For Force, it turned out to be salvation. He fell in love with fast cars, he said, because it eased what he called “the pain of growing up in poverty.”
Force’s struggle to break into drag racing and to survive in the process is legendary itself: eating boiled eggs and drinking diet cola, living in his car in brother Walker’s driveway, irritating the neighbors with the constant d-d-d-d-d-d-d-d of his engine, holding the car together with what a horrified Walker swore was just baling wire and duct tape, and traveling almost like a hobo to nearly 70 NHRA races before he wound up in the winners circle. And it was all because of what Wally Parks had established and promoted.
When Force won the Pep Boys 50th Anniversary Nationals — the special night race July 7, 2001, at Pomona — he dedicated his victory to Parks.
“I’d like to thank him personally,” an emotional Force said that night. “He sent my kids to school, and he took me places I never thought I would be. I’m really proud to be a part of all this.”
That’s exactly what Parks said of himself.
He said he was proud to be associated with the John Forces and Kenny Bernsteins and Don Prudhommes, with the Safety Safari personnel, current president Tom Compton and predecessor Dallas Gardner, the fans, and everyone who in ways great or small has been part of the experience, part of his vision.
“My role is the dreamer,” Parks said in 2004 in a conversation about the explosive growth of the U.S. Nationals and his sanctioning body in general. “I’m not a businessman. Most of my life I’ve been in journalism and public relations. I sit around thinking up dumb ideas and seeing what becomes of them. We made this up as we went along. Of course, there’s always room to improve what we’re doing — if we ever figure out what it is.”
He knew he could get his answer from the organization’s more than 80,000 members and 140 member facilities. Still, Parks, talking hip even at 91 years old, said, “It just blows my mind. It overwhelms me to see it all.”
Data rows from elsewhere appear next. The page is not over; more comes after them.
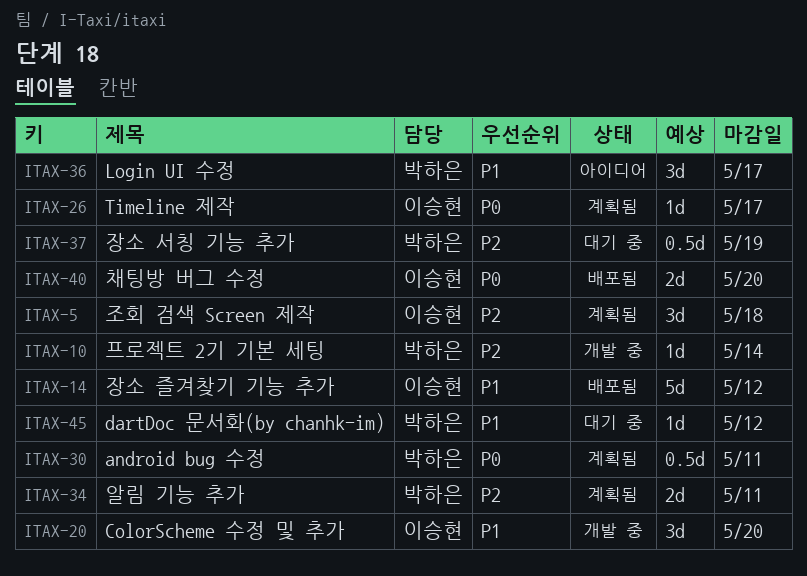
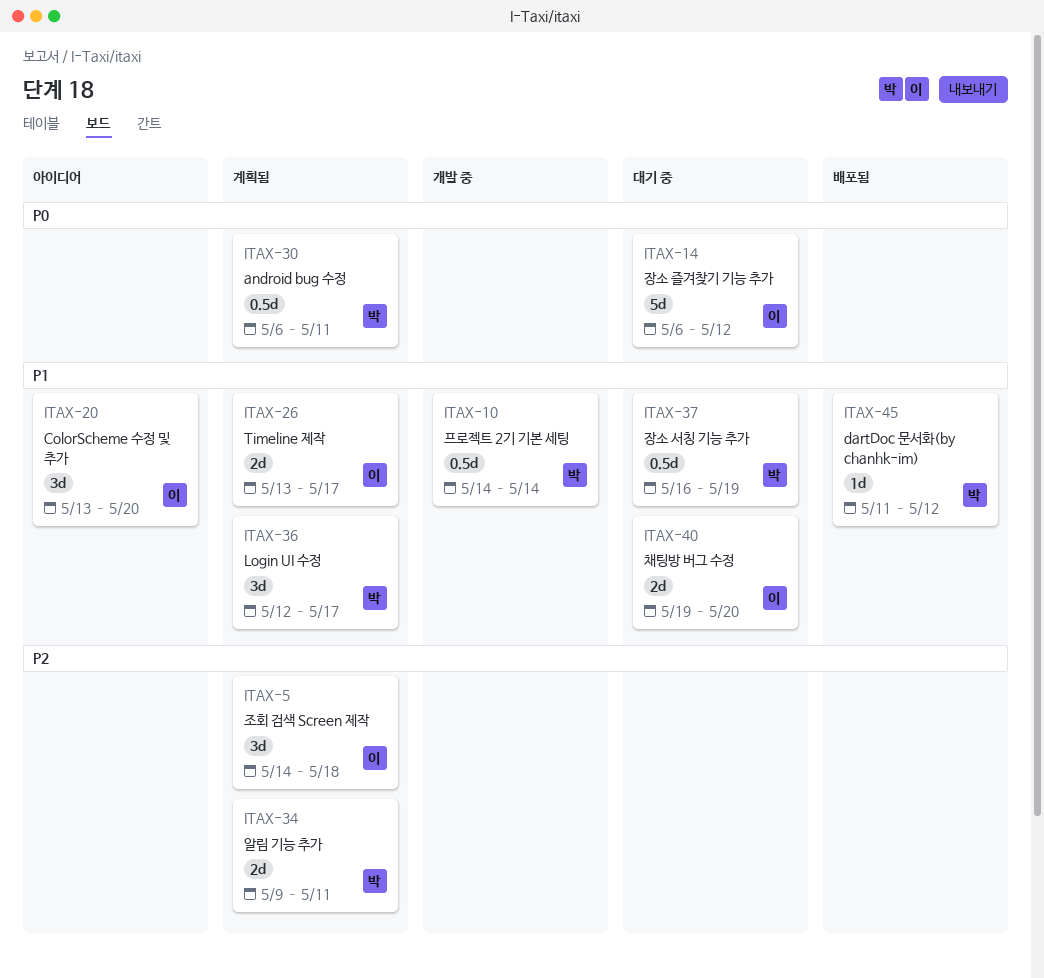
ITAX-10, priority: P2 -> P1
ITAX-10, estimate: 1d -> 0.5d
ITAX-14, status: 배포됨 -> 대기 중
ITAX-14, priority: P1 -> P0
ITAX-20, status: 개발 중 -> 아이디어
ITAX-26, priority: P0 -> P1
ITAX-26, estimate: 1d -> 2d
ITAX-36, status: 아이디어 -> 계획됨
ITAX-37, priority: P2 -> P1
ITAX-40, status: 배포됨 -> 대기 중
ITAX-40, priority: P0 -> P1
ITAX-45, status: 대기 중 -> 배포됨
Parks’ beloved wife, Barbara, died of cancer January 25, 2006, and though she had been a quiet presence, she nevertheless was a creative and dynamic force who helped Parks execute his business plan. Kenny Bernstein, for one, never forgot that they were a team, Wally and Barbara, even when he was editor of Hot Rod Magazine and she was his secretary there.
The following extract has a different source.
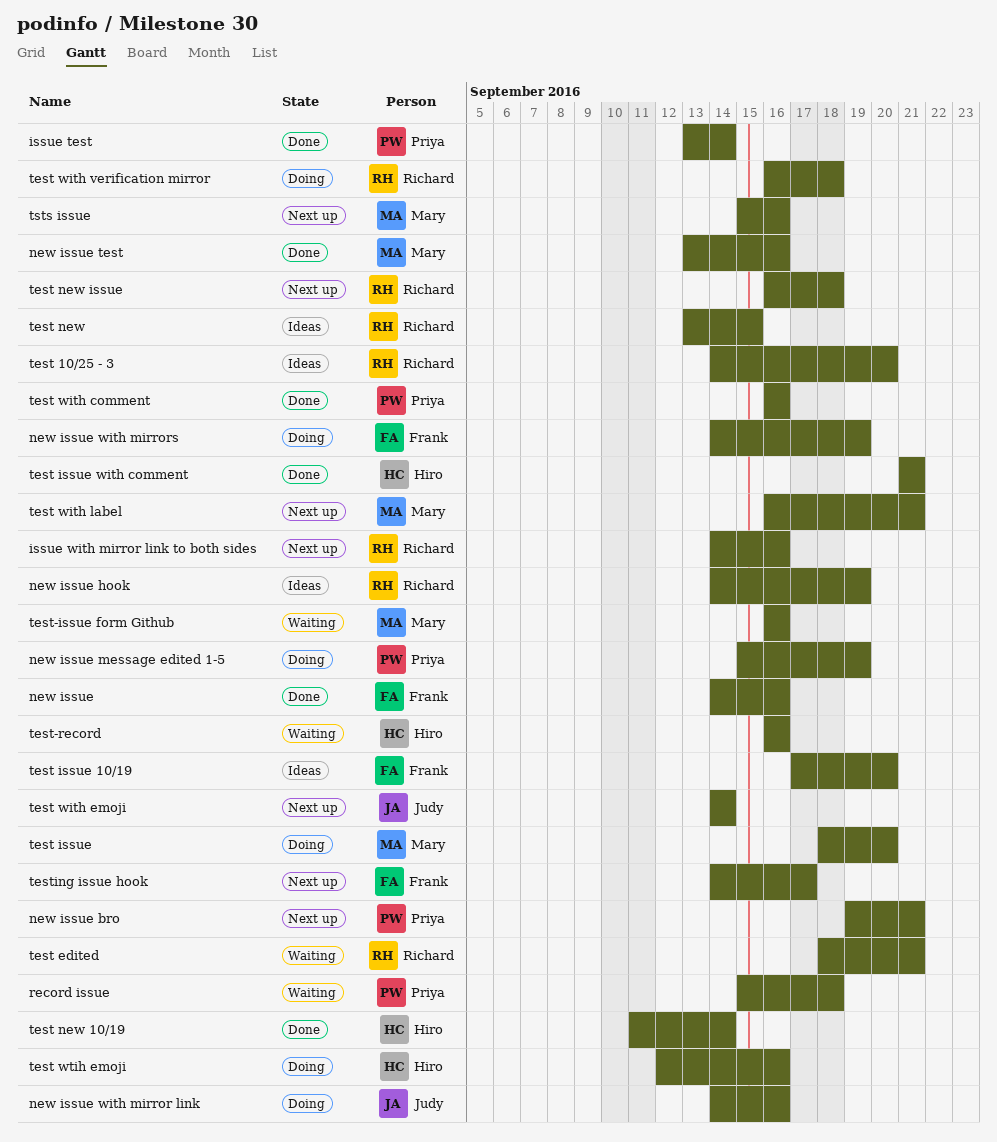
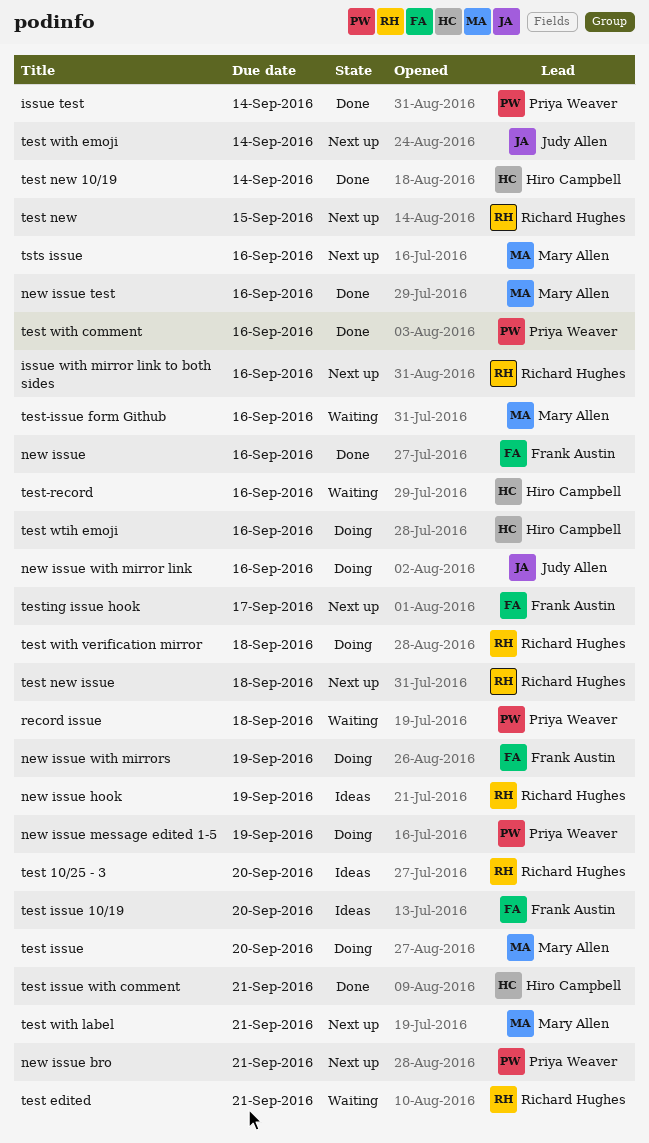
test new, status: Ideas -> Next up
Bernstein, who called Parks “a visionary and a personal friend,” said, “He and Barbara put so much time and effort into birthing and growing this sport into the multimillion-dollar spectacle it is today. Not only was he an astute businessman, he was revered by many of us on a personal level. He understood public relations, marketing and sales, and he understood the racers. He was as comfortable visiting with us in the pits as he was in the boardroom.
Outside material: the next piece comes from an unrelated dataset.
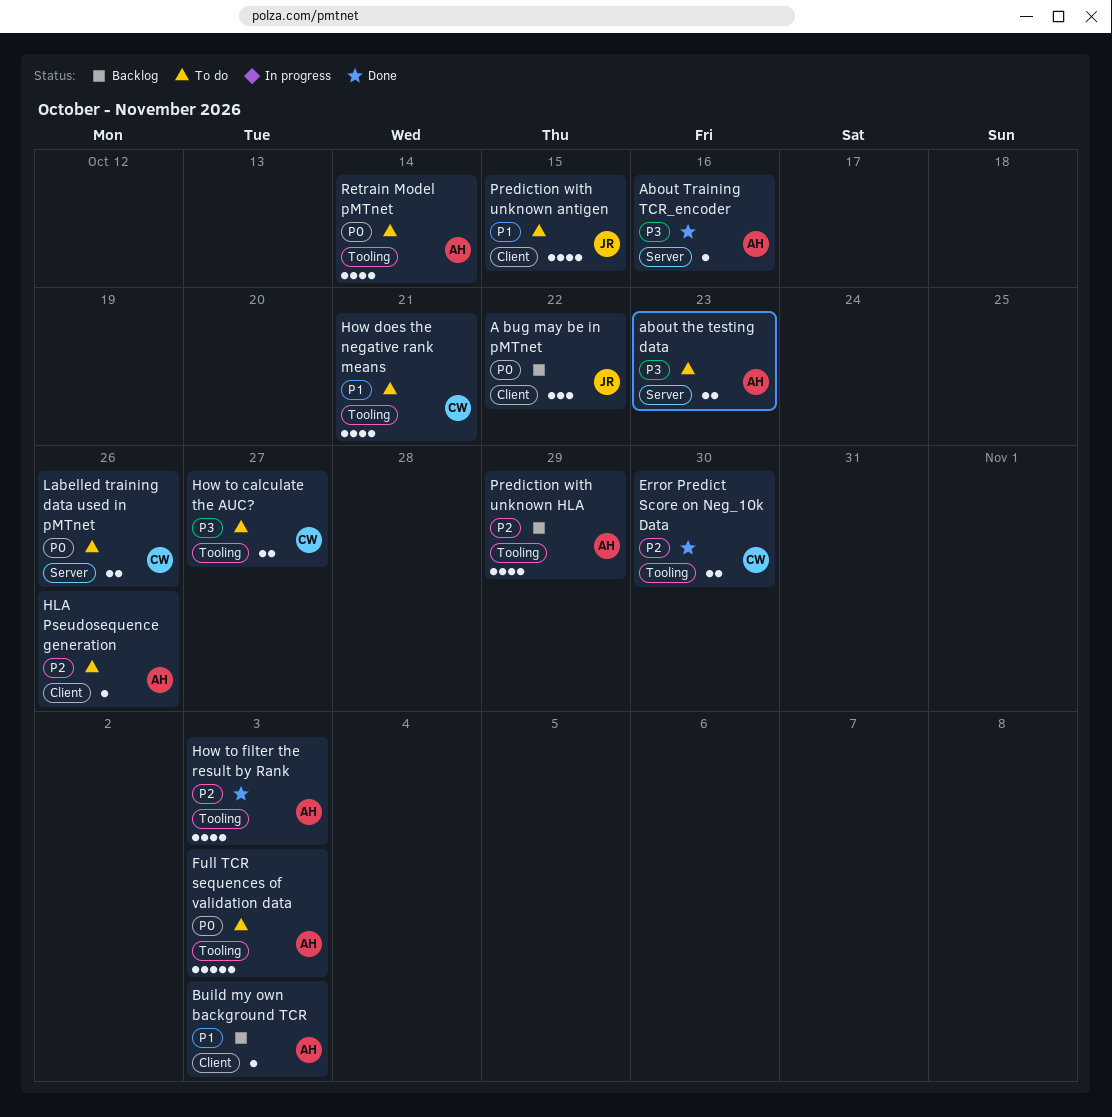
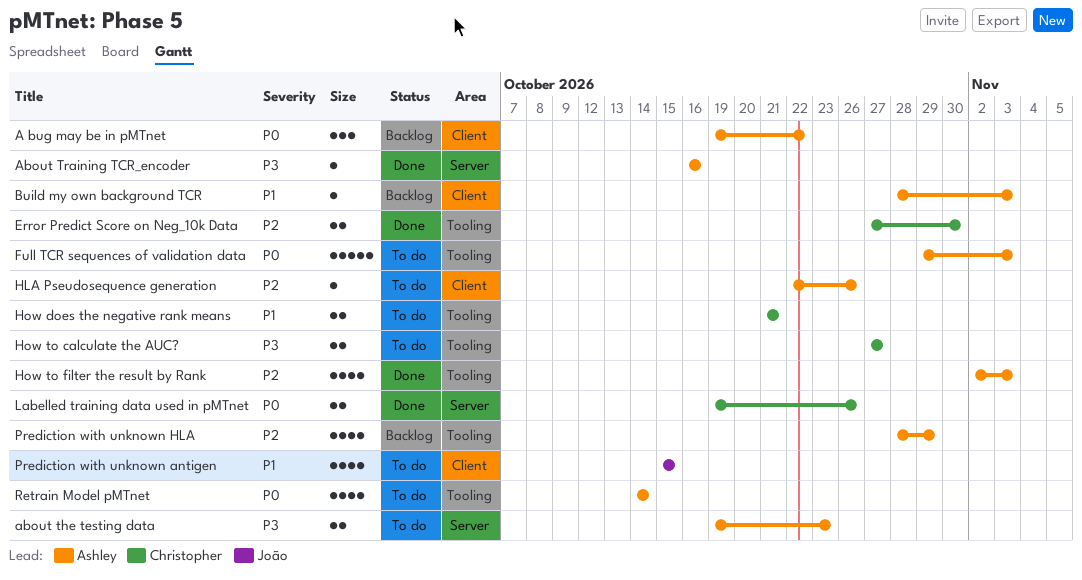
A bug may be in pMTnet, owner: João -> Ashley
How does the negative rank means, estimate: 4 -> 2
Labelled training data used in pMTnet, status: To do -> Done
“Wally and Barbara worked tirelessly so that a good many of us could live our dream, and he devoted years to the preservation of our sport in the form of the NHRA Motorsports Museum,” the six-time champion and current Funny Car driver said. “We will envision him at Pomona, where he was ever present in the later years. And we’ll never forget the 50-plus years he guided and watched over our sport. He will be greatly missed.”
Compton said, “Words simply can’t describe the immeasurable impact Wally has had on the sport he created and the millions of lives he touched along the way. The name Wally Parks is synonymous with drag racing, and his vision and direction will guide NHRA for years to come. Everyone in drag racing, and the industries formed to service the sport, will forever be indebted to Wally, his vision, his focus, and his desire to create, build, and grow NHRA.”
According to an NHRA statement, details about arrangements and tributes will be released later.